Rob sauntered back up the stairs as Herb was laying out towels. “There’s a hand pump out back that goes directly into one of the wells. You can pump ya some water for now for drinkin’ and such.”

“What? You mean the water in the house must stay off?”

“Well, sir, I can get it back on quick enough, but I don’t think you want that water spraying all over. Water damage ain’t good for a house, no, sir.”

“Can’t you just fix the faucet in the shower?”

“Well, sir, I’ll tell ya. Once I got down there in that basement, I got me a good look at the pipes. Not a one of them worth the metal that’s rusting out.”

Leaning back on the wall in the upstairs hall, Herb groaned, “What will that entail?”

“Full plumbin’ overhaul, yes, sir.”

Herb realized he really needed to go over that appraisal, so he’d stop getting these surprises. “Damn. That’s…a lot. How much?”

“Oh, well, that will take some figuring, but the size o’ this house and dependin’ on what kind of pipes you want, could be a couple thousand up to ten thousand.”

“What’s the difference?”

“Copper is what you’re gonna want, see?
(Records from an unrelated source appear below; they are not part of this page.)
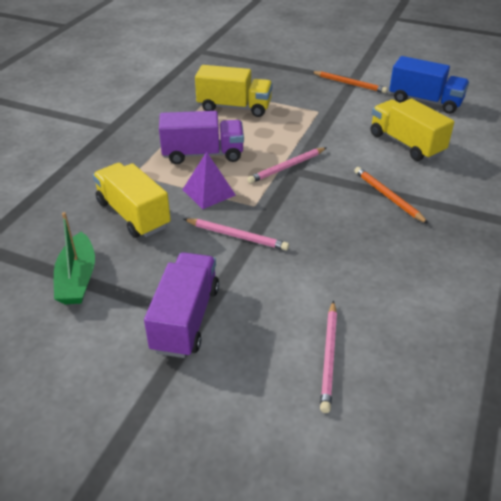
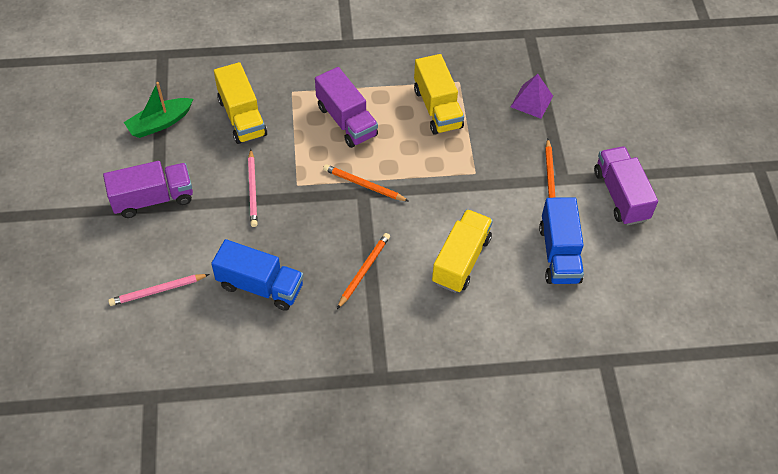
camera: 60 degrees right, 15 degrees up
(133, 214) = (242, 117): yellow truck -> yellow truck turned 135 degrees clockwise
(209, 192) = (296, 148): purple pyramid -> purple pyramid (531, 101)
(287, 167) = (364, 185): pink pencil -> orange pencil
(369, 269) = (260, 286): none -> blue truck
(385, 64) = (620, 195): none -> purple truck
It’s the best thing, but if you want PVC, well, it’s cheaper. Not as good, o’ course, but it’ll do ya.”

He’d do some research but he knew he’d end up getting the copper if for no other reason than to avoid another plumbin’ overhaul , he’d spend the money. “How soon can you get started?”

“Tomorrow soon ‘nough?”

“That would be great. And, well, I’ll take the copper.”

“Figured ya would. I’ll be back in the mornin’, say, around six?”

“Six A.M.?”

“Yes, sir. Early to bed, early to rise and all that there.”

Herb was cautious, afraid of offending the plumber, of all people, so he asked as nicely as he could, “Could we maybe do…I don’t know…eightish?”

“Ish? I don’t do ish,” he grumbled. “I’ll be here at eight.”

As soon as he was gone, Herb poured himself a nearly full tumbler of scotch and sat on the ugly but comfortable couch, staring at the fireplace. He wanted to make a fire, but it was too warm, and it was a real fireplace. He didn’t know if he could start an actual fire.